Endstation Deutschland
Die aufwendige Wohnungssuche hat auch Azubi Ha Mi Zah durchgemacht. Jetzt wohnt sie nahe des Dresdener Hauptbahnhofes, doch das war ein Prozess. Mit den öffentlichen Verkehrsmitteln dagegen habe sie kein Problem, erzählt sie mit einem Lachen. Sie habe sich daran gewöhnt, dass Busse und Bahnen seltener fahren, als sie es aus ihrer Heimat in Südvietnam gewohnt sei.
Und die Ausbildung selbst? Ha hatte zuvor ein Medizinstudium daheim angefangen, Ärztin hätte sie damit aber ohnehin nicht werden können. Wer einen medizinischen Beruf ausüben möchte, müsse studieren, egal ob Pflegefachkraft oder Oberärztin. Deshalb würde eine Ausbildung in Vietnam, sagt sie, immer zum Großteil auf Theorie aufbauen und nur wenige ausgewählte Praxiselemente beinhalten. Noch dazu: unbezahlt. Die duale Ausbildung in Deutschland sei deshalb ein Traum für sie.
Zurück nach Hause? Das kann sich Ha nicht vorstellen. Sie will auf jeden Fall auch nach der Ausbildung in Dresden bleiben. "Hier ist es ruhiger, entspannter und die Umwelt ist schön. In Vietnam arbeiten die Menschen viel mehr. Alle Geschäfte sind dauerhaft offen. Das bedeutet auch Stress. Es ist immer etwas los."
Auch rassistische Erfahrungen ändern nichts daran. Ha berichtet, dass Patienten sie darum gebeten hätten, einen Kollegen oder eine Kollegin vorbeizuschicken, weil sie sich nicht von ihr behandeln lassen wollten. "Das ist mir egal. Sie haben keine Wahl", sagt sie mit einem Schulterzucken.
Während immer mehr Unternehmen verzweifelt nach Auszubildenden suchen, macht der Staat es ihnen immer schwerer. Die Bearbeitung von Visas habe sich laut bsw beispielsweise verlängert. Statt zwei Wochen, wie es noch bei Ha der Fall war, dauert die Bearbeitung von Visas aus Vietnam mittlerweile drei Monate.

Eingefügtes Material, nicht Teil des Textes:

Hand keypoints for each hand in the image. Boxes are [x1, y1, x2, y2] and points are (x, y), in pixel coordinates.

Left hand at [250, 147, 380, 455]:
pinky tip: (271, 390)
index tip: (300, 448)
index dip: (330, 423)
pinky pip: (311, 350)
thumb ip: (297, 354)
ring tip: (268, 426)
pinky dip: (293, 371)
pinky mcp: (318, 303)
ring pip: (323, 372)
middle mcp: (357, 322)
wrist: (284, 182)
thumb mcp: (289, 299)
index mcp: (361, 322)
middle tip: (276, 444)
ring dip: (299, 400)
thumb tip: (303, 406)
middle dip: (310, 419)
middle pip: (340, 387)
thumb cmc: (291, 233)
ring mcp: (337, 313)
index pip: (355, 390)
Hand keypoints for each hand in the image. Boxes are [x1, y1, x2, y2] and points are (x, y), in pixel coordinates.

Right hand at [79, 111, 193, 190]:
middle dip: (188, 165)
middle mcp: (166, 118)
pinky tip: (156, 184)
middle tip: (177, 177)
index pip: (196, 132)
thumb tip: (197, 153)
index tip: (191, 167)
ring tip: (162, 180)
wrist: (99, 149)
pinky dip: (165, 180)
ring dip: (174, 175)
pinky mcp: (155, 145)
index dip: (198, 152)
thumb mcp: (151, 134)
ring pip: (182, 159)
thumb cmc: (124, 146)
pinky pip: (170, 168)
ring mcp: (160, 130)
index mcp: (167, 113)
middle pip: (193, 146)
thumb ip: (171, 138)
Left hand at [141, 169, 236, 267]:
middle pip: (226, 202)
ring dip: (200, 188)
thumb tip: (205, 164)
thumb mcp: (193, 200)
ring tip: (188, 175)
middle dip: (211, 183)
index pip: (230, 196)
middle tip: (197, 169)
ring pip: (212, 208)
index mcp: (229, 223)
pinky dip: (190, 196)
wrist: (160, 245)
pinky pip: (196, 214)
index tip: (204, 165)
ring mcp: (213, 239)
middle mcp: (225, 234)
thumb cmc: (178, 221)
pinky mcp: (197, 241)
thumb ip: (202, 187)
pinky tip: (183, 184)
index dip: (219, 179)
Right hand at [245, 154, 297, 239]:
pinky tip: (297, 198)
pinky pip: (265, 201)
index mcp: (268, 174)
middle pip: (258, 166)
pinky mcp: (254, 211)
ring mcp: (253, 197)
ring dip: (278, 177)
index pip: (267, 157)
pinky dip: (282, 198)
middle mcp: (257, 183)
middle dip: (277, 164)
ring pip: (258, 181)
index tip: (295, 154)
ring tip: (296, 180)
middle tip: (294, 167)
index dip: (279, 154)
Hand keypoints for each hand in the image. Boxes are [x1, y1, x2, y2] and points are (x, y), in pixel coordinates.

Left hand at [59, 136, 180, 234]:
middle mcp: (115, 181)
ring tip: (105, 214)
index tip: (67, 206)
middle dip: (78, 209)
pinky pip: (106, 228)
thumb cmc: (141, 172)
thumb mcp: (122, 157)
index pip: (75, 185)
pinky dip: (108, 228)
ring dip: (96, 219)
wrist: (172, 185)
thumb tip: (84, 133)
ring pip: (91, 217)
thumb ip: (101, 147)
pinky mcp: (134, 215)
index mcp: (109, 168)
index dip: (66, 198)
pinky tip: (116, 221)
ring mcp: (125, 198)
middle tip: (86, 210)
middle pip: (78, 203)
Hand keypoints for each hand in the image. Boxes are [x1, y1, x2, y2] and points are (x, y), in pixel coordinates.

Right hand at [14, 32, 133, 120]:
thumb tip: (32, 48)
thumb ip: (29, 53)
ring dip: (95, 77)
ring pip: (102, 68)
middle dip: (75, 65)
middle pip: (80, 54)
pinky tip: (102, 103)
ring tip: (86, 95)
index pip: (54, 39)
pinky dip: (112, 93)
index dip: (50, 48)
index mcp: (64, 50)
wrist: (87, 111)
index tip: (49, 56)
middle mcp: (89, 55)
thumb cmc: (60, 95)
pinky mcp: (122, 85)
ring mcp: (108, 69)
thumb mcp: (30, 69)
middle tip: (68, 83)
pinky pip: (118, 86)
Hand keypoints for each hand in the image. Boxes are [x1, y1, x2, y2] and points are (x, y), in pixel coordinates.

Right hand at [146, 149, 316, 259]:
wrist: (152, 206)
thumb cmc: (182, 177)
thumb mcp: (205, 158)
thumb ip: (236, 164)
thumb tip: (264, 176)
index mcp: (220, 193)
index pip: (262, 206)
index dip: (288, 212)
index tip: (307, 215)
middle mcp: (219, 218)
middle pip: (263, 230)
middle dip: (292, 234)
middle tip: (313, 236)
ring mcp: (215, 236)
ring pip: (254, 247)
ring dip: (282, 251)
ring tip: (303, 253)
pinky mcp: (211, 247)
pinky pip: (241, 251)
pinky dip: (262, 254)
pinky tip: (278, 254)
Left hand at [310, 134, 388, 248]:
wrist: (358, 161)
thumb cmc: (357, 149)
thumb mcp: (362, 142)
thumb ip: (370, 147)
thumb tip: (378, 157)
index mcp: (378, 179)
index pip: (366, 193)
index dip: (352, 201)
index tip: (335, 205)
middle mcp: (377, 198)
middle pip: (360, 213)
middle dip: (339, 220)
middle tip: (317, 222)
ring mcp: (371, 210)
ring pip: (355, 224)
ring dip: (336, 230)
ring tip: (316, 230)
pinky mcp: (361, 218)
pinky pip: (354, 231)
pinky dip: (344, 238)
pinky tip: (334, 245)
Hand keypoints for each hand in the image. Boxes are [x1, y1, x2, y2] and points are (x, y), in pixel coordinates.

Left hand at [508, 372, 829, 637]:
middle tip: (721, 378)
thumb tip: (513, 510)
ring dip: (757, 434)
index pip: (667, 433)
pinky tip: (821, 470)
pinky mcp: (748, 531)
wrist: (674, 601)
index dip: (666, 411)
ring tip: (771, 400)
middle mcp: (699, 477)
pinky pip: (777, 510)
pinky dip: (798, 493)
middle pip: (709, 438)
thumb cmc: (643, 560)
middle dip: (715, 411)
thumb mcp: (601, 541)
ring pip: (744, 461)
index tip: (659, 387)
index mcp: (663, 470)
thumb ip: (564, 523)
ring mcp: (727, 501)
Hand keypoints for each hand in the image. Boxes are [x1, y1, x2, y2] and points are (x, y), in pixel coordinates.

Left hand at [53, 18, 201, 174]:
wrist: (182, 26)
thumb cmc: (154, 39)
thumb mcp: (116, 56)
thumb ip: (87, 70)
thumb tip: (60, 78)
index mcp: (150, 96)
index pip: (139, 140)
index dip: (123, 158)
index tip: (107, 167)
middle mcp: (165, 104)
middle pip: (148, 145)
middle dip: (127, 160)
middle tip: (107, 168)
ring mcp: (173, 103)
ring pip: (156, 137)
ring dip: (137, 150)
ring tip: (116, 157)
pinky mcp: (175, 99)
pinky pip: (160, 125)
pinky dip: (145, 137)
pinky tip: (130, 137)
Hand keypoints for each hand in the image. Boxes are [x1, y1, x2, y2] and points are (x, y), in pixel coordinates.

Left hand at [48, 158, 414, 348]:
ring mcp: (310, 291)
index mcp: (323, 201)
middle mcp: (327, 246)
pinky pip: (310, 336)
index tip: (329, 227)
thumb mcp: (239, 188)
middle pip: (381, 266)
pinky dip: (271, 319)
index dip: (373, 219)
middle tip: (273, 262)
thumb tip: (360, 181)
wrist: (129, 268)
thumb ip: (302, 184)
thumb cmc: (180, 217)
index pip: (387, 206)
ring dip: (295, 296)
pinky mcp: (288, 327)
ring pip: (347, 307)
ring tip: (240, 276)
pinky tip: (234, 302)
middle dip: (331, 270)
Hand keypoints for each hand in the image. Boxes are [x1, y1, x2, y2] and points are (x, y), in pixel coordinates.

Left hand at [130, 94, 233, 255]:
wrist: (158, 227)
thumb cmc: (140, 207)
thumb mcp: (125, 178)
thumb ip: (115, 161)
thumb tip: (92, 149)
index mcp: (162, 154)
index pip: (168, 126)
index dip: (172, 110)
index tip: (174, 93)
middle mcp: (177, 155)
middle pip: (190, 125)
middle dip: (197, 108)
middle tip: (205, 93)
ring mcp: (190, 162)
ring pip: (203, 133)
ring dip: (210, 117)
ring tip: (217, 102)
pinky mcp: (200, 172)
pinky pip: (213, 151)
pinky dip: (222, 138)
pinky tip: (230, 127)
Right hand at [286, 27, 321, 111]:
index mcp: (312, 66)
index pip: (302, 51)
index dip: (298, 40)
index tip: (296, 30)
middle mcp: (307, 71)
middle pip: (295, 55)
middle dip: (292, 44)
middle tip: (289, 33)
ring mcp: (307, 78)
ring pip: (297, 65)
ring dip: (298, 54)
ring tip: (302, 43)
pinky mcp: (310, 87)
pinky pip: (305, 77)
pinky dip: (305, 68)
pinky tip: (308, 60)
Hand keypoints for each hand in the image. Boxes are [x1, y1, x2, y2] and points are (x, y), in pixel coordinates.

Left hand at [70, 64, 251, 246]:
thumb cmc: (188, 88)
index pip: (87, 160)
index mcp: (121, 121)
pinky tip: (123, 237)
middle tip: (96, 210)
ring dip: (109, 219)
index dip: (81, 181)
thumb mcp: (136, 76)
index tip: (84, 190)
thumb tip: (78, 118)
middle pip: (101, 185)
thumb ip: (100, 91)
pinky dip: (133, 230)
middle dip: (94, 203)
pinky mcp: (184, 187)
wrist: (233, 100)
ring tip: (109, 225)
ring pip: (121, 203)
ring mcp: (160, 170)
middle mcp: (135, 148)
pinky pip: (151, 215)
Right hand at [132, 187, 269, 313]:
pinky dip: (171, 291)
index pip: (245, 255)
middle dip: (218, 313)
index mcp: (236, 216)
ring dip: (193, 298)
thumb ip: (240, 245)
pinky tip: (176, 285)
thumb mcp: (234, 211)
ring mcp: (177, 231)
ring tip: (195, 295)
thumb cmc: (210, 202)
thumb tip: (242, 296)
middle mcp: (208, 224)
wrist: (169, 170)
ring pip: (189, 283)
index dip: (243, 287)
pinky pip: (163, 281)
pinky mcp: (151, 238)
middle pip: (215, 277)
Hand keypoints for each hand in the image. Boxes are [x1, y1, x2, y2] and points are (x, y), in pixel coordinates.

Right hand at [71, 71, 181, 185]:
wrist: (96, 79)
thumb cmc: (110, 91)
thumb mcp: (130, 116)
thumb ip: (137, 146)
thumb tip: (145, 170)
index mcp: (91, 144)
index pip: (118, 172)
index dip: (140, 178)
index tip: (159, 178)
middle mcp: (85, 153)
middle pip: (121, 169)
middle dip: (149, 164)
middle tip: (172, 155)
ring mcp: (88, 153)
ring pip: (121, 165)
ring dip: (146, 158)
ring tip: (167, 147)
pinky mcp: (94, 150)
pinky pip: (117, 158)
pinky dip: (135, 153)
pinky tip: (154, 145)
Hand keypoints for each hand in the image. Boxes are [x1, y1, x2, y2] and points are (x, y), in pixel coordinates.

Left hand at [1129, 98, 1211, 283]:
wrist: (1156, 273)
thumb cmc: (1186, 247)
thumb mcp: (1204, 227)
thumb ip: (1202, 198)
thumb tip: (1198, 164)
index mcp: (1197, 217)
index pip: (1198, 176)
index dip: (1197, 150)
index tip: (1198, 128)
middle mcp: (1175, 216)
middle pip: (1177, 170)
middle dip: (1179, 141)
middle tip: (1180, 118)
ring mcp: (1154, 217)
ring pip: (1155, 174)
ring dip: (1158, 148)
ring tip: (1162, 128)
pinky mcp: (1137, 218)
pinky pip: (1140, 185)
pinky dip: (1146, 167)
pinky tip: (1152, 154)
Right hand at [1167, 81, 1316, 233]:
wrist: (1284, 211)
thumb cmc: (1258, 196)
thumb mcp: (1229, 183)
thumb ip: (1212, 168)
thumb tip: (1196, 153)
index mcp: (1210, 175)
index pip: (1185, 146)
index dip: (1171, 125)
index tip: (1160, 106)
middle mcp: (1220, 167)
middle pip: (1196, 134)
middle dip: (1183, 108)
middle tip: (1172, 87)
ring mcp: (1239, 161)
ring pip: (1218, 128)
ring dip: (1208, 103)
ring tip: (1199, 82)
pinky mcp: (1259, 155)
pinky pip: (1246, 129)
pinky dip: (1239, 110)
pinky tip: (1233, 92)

Dennoch dürften in Zukunft mehr Azubis aus dem Ausland in deutsche Unternehmen kommen. Denn das Interesse von deutschen Schulabsolventinnen droht eher noch abzunehmen, prognostiziert das bsw. Denn wer diese fragt, welche Erwartungen sie an ihre Ausbildung oder ihr Studium haben oder auch ihren Arbeitgeber, wird vermutlich komplexe Antworten hören: eine schöne Großstadt bitte, dazu günstig wohnen, viel Flexibilität und Freiraum, viel Homeoffice und wenig Überstunden.
Wer die jungen Azubis aus Usbekistan und Vietnam fragt, bekommt lediglich eine Antwort: praktische Erfahrungen sammeln und die Ausbildung erfolgreich abschließen.